Sean: Outside the themes, our audience, and knowing what they gravitate towards, I think getting a project that truly is interesting. For me, what makes a really good story or pitch is the level of detail. When a writer establishes a character and the world that we’re going to be in, it’s easy to tell if the person has a good understanding of what this person’s triggers are, what the stakes are, as well as capture the things that we know we need for our demographic which is predominantly African American women.
It’s all about those nuances, those stakes, those lovably flawed characters, and that you know who you are and who your audience is. Whether or not it’s a project for us at ALLBLK, I think is the less important piece of it. I think it’s just about making a good project. Oftentimes people can get in their minds to write for a certain network or studio with a specific mandate. But I think that’s just what they want and what they’re looking for. That doesn’t mean that’s what you should provide them. I believe that you should do what you do well. And you’ll find the right home as you go through it. Because at the end of the day, good stories are good stories. -Sean Charles
Question: What advice do you have for emerging writers?
Sean: I know this isn’t the easiest, but if you love [the project] enough, even when everyone is saying no, make it yourself, if you can. Because sometimes people can’t see the vision. That’s a real thing. If you can and are comfortable with making a digital series or a short film, submit it to a few places—see what works. Because people in development are constantly looking online in addition to working on pitches that we’re getting. We’re also looking for what’s out there. What are people responding to that’s going viral? What podcasts are people listening to? What’s new on TikTok, YouTube, and Snapchat? There are so many projects that people don’t know that they start off that way. I’m a huge believer in investing and betting on yourself, and I know it’s tricky because no one wants to make things without a return. But it’s definitely a balance. I don’t think you lose anything by putting your story out there.
GET YOUR STORY OUT THERE
Don’t miss out on the chance to get industry guidance from Sean, as well as continued support and script circulation from our Writer Development Team. And not to mention, $2,500 in cash to help further your writing career.
Click here to learn more and submit your TV script to our 2023 TV Pilot Competition. You got this!
SHORE SCRIPTS & THE WGA STRIKE
In regard to the current WGA strike, you may be wondering how Shore Scripts plans to proceed with our script circulation and contests during this time. Here’s what you should know:
We fully support the strike. Our goal hasn’t changed. We are still here for emerging screenwriters and filmmakers, supporting you as you develop your work and take the next steps in your screenwriting careers.
Many of our contests offer script circulation and industry meetings as prizes, and this is our approach:
- Winners and Finalists of this year’s TV Pilot Contest will receive their invitation to join our Writer Development Program (WDP) in November 2023.
- We will not circulate scripts or arrange meetings directly with struck companies for the period of the strike.

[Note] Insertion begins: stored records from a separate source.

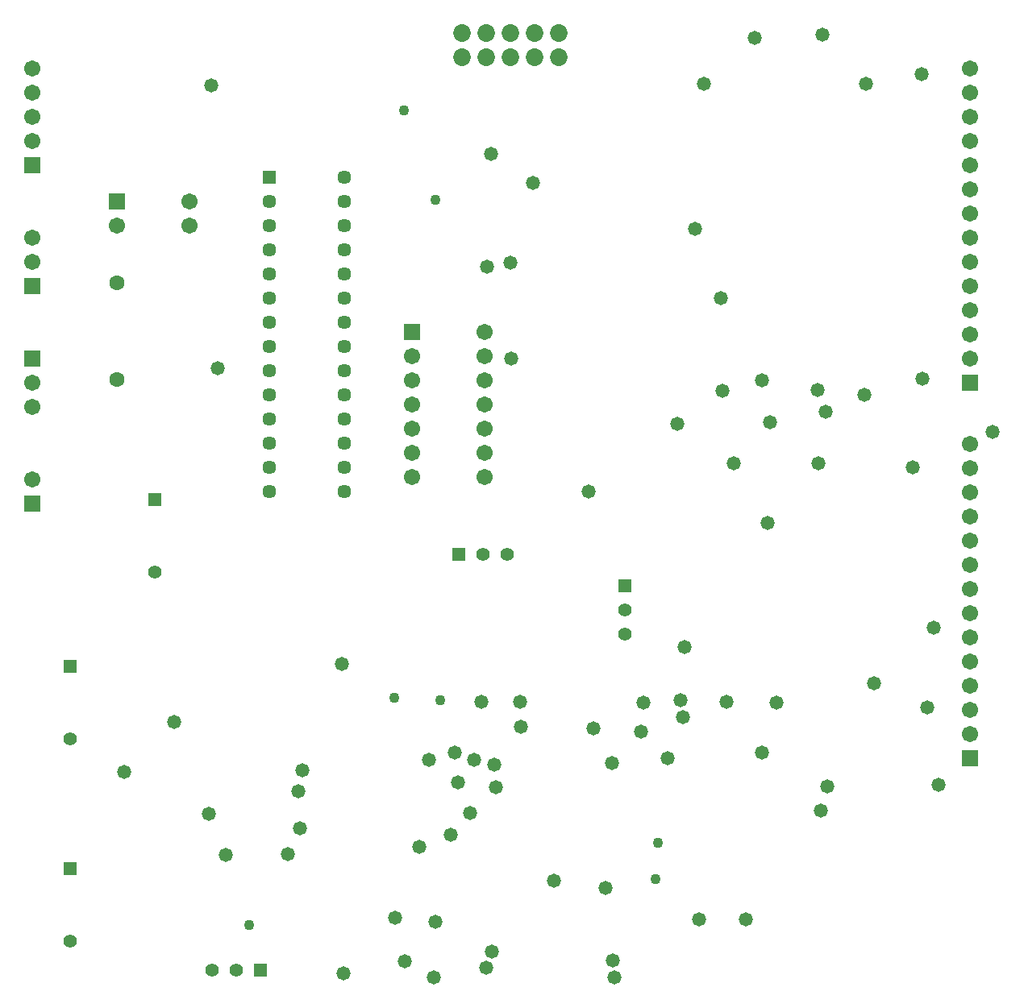
<source format=gbs>
G04*
G04 #@! TF.GenerationSoftware,Altium Limited,Altium Designer,20.0.9 (164)*
G04*
G04 Layer_Color=16711935*
%FSLAX25Y25*%
%MOIN*%
G70*
G01*
G75*
%ADD28R,0.05524X0.05524*%
%ADD29C,0.05524*%
%ADD30C,0.06706*%
%ADD31R,0.06706X0.06706*%
%ADD32C,0.05721*%
%ADD33R,0.05721X0.05721*%
%ADD34R,0.06706X0.06706*%
%ADD35C,0.06312*%
%ADD36R,0.05524X0.05524*%
%ADD37C,0.07296*%
%ADD38C,0.05800*%
%ADD39C,0.04300*%
D28*
X73000Y227000D02*
D03*
X38000Y74354D02*
D03*
X38000Y158000D02*
D03*
X267500Y191500D02*
D03*
D29*
X73000Y197000D02*
D03*
X38000Y44354D02*
D03*
X38000Y128000D02*
D03*
X267500Y181500D02*
D03*
Y171500D02*
D03*
X106638Y32219D02*
D03*
X96638D02*
D03*
X208630Y204500D02*
D03*
X218630D02*
D03*
D30*
X22453Y235338D02*
D03*
Y375338D02*
D03*
Y385338D02*
D03*
Y395338D02*
D03*
Y405338D02*
D03*
Y335338D02*
D03*
Y325338D02*
D03*
X209453Y236338D02*
D03*
Y246338D02*
D03*
Y256338D02*
D03*
Y266338D02*
D03*
Y276338D02*
D03*
Y286338D02*
D03*
Y296338D02*
D03*
X179453Y236338D02*
D03*
Y246338D02*
D03*
Y256338D02*
D03*
Y266338D02*
D03*
Y276338D02*
D03*
Y286338D02*
D03*
X22453Y265338D02*
D03*
Y275338D02*
D03*
X57453Y340338D02*
D03*
X87453Y350338D02*
D03*
Y340338D02*
D03*
X410000Y250000D02*
D03*
Y240000D02*
D03*
Y230000D02*
D03*
Y220000D02*
D03*
Y210000D02*
D03*
Y200000D02*
D03*
Y190000D02*
D03*
Y180000D02*
D03*
Y170000D02*
D03*
Y160000D02*
D03*
Y150000D02*
D03*
Y140000D02*
D03*
Y130000D02*
D03*
Y405338D02*
D03*
Y395338D02*
D03*
Y385338D02*
D03*
Y375338D02*
D03*
Y365338D02*
D03*
Y355338D02*
D03*
Y345338D02*
D03*
Y335338D02*
D03*
Y325338D02*
D03*
Y315338D02*
D03*
Y305338D02*
D03*
Y295338D02*
D03*
Y285338D02*
D03*
D31*
X22453Y225338D02*
D03*
Y365338D02*
D03*
Y315338D02*
D03*
Y285338D02*
D03*
X410000Y120000D02*
D03*
Y275338D02*
D03*
D32*
X151453Y360338D02*
D03*
Y350338D02*
D03*
Y340338D02*
D03*
Y330338D02*
D03*
Y320338D02*
D03*
Y310338D02*
D03*
Y300338D02*
D03*
Y290338D02*
D03*
Y280338D02*
D03*
Y270338D02*
D03*
Y260338D02*
D03*
Y250338D02*
D03*
Y240338D02*
D03*
Y230338D02*
D03*
X120453D02*
D03*
Y240338D02*
D03*
Y250338D02*
D03*
Y260338D02*
D03*
Y270338D02*
D03*
Y280338D02*
D03*
Y290338D02*
D03*
Y300338D02*
D03*
Y310338D02*
D03*
Y320338D02*
D03*
Y330338D02*
D03*
Y340338D02*
D03*
Y350338D02*
D03*
D33*
Y360338D02*
D03*
D34*
X179453Y296338D02*
D03*
X57453Y350338D02*
D03*
D35*
X57213Y316653D02*
D03*
Y276653D02*
D03*
D36*
X116638Y32219D02*
D03*
X198630Y204500D02*
D03*
D37*
X240000Y420000D02*
D03*
Y410000D02*
D03*
X230000Y420000D02*
D03*
Y410000D02*
D03*
X220000D02*
D03*
Y420000D02*
D03*
X210000Y410000D02*
D03*
Y420000D02*
D03*
X200000Y410000D02*
D03*
Y420000D02*
D03*
D38*
X349000Y419500D02*
D03*
X419500Y255000D02*
D03*
X327500Y259000D02*
D03*
X350500Y263500D02*
D03*
X326500Y217500D02*
D03*
X188500Y29500D02*
D03*
X212500Y40000D02*
D03*
X210000Y33500D02*
D03*
X262500Y36500D02*
D03*
X351000Y108500D02*
D03*
X348500Y98500D02*
D03*
X392500Y141000D02*
D03*
X370500Y151000D02*
D03*
X263000Y29500D02*
D03*
X390000Y403000D02*
D03*
X296500Y339000D02*
D03*
X289000Y258500D02*
D03*
X312500Y242000D02*
D03*
X292000Y166000D02*
D03*
X274000Y131000D02*
D03*
X275000Y143000D02*
D03*
X262000Y118000D02*
D03*
X259500Y66500D02*
D03*
X182500Y83500D02*
D03*
X195500Y88500D02*
D03*
X203256Y97245D02*
D03*
X172500Y54000D02*
D03*
X176500Y36000D02*
D03*
X224500Y133000D02*
D03*
X291500Y137000D02*
D03*
X128000Y80500D02*
D03*
X102500Y80000D02*
D03*
X151000Y31000D02*
D03*
X212000Y370000D02*
D03*
X186500Y119500D02*
D03*
X300000Y399000D02*
D03*
X347500Y242000D02*
D03*
X347000Y272500D02*
D03*
X95500Y97000D02*
D03*
X307000Y310500D02*
D03*
X324000Y122500D02*
D03*
X285000Y120000D02*
D03*
X238000Y69500D02*
D03*
X198500Y110000D02*
D03*
X133000Y91000D02*
D03*
X197000Y122500D02*
D03*
X205000Y119500D02*
D03*
X99000Y281500D02*
D03*
X367000Y399000D02*
D03*
X224000Y143500D02*
D03*
X208000D02*
D03*
X214000Y108000D02*
D03*
X60500Y114500D02*
D03*
X81000Y135000D02*
D03*
X150500Y159000D02*
D03*
X132500Y106500D02*
D03*
X298000Y53500D02*
D03*
X317500D02*
D03*
X397000Y109000D02*
D03*
X330000Y143000D02*
D03*
X309500Y143500D02*
D03*
X290500Y144000D02*
D03*
X252500Y230500D02*
D03*
X386500Y240500D02*
D03*
X390500Y277000D02*
D03*
X366500Y270500D02*
D03*
X324000Y276500D02*
D03*
X96500Y398500D02*
D03*
X229500Y358000D02*
D03*
X220500Y285500D02*
D03*
X210500Y323500D02*
D03*
X220000Y325000D02*
D03*
X307848Y272152D02*
D03*
X213500Y117500D02*
D03*
X254500Y132500D02*
D03*
X134000Y115000D02*
D03*
X189000Y52250D02*
D03*
X395000Y174000D02*
D03*
X321000Y418000D02*
D03*
D39*
X281000Y85000D02*
D03*
X280151Y70171D02*
D03*
X112000Y51000D02*
D03*
X191000Y144000D02*
D03*
X172000Y145000D02*
D03*
X176000Y388000D02*
D03*
X189000Y351000D02*
D03*
M02*

</source>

- We never circulate a script without first asking for permission from the writer(s).
- Script circulation is not the only outcome of the WDP – you may wish to work on other aspects of your career and script development with the team.
- Any script circulation offered as a prize for any of our contests can be deferred at the writer(s) request.
- We are always listening and reacting to changes and challenges in the industry so that we can create the best opportunities for our writers.
We support the WGA and wish for a swift resolution to the strike, so writers can get back to doing what they love best—writing. And so that all writers can share in the just rewards for their creativity and important work.